Chavez says it's something out of the goodness of his heart. But this subsidy from a foreign state resembles what the Soviets used to call "active measures." The opaque origins of it are where a problem's visible.

From Citgo's offices, executives say it's just good corporate citizenship in action. From the offices of the self-described "screeners," like Kennedy-family-run Citizen's Energy Corp., which is involved in this, it's only standing up for the poor.

From U.S. congressmen who are taking credit, we learn it's nothing more than looking out for the needs of constituents.

And several of these players are saying this was their own idea and Chavez just helped out. That is false. Chavez announced the scheme last August when Jesse Jackson paid a visit to Caracas.

It might not be anything more than good corporate citizenship, except that no other good corporate citizen requires the office of U.S. congressmen to have their hands in the deal to get it done.

When Wal-Mart helps out hurricane victims, no congressman is needed. When oil companies like Chevron, presumably one of many scolded for stinginess by Citizen Energy's Joe Kennedy, quietly hand out $63.8 million in "community initiatives" around the world, somehow no Kennedy was necessary to get the job done.

But when Chavez wants an easy public relations victory, a lot of middlemen like congressmen and Kennedys somehow need to be there, too.

Let's cut the naivete. This move explicitly signals political intent. In Chavez's case, we're looking at a maneuver to influence votes in Congress. At least two congressmen have jumped on board. In Massachusetts, Rep. Bill Delahunt is playing the midwife to this oil-for-Chavez-loyalty program, and in New York, Jose Serrano is the willing dupe. We still haven't heard who's going to step to the plate in Chicago, but we'd love to hear his story, too.

Chavez's moves are not the first time a malevolent leader has tried to put on a sunny new face. His cheap-fuel program echoes the free junkets to Iraq that Saddam Hussein handed out to leftist groups ahead of the Persian Gulf War.

Or the PR efforts Soviet KGB dictator Yuri Andropov made to appear cuddly and "human" to the U.S. public.

Or Manuel Noriega's courting of leftists in the weeks ahead of the Panama invasion.

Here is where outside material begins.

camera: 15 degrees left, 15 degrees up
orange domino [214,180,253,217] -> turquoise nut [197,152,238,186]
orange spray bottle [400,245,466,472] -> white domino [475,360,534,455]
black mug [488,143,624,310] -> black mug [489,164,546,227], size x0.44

All Chavez needs to do now is answer a letter from some carefully selected little U.S. girl to make the picture complete.

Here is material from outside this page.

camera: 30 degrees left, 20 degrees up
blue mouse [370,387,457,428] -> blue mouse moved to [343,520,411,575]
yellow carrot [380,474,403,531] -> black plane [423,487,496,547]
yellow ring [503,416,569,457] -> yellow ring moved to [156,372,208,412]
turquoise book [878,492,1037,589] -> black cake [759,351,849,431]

The problem in each of these cases is that an aggressive move to undermine and checkmate the U.S. on the foreign policy front was made exactly as the public relations moves started.

If Chavez were serious about delivering cheap fuel to the poor, he might start with his own people. Despite subsidized gas selling for 16 cents a gallon, half of Venezuela still can't afford it.

Or he might do something about the fuel shortages — absolutely incredible in oil-rich Venezuela — now reported in Tachira state. Or he might lower world prices by ending threats to cut off fuel to the U.S. Or he could just step up production — which has fallen about 25% since the U.S. Energy Department looked at it in 2002.

But why does Chavez need to do that? By the time he does something really outrageous, like take over a small country (and he's dropping hints on Guyana), or imprison a dissident or undermine the U.S., he'll have all the support he needs in the U.S. Congress.

As congressmen protest their wonderful efforts to "help" constituents, the real issue is their willingness to let a hemispheric predator gain influence inside the U.S.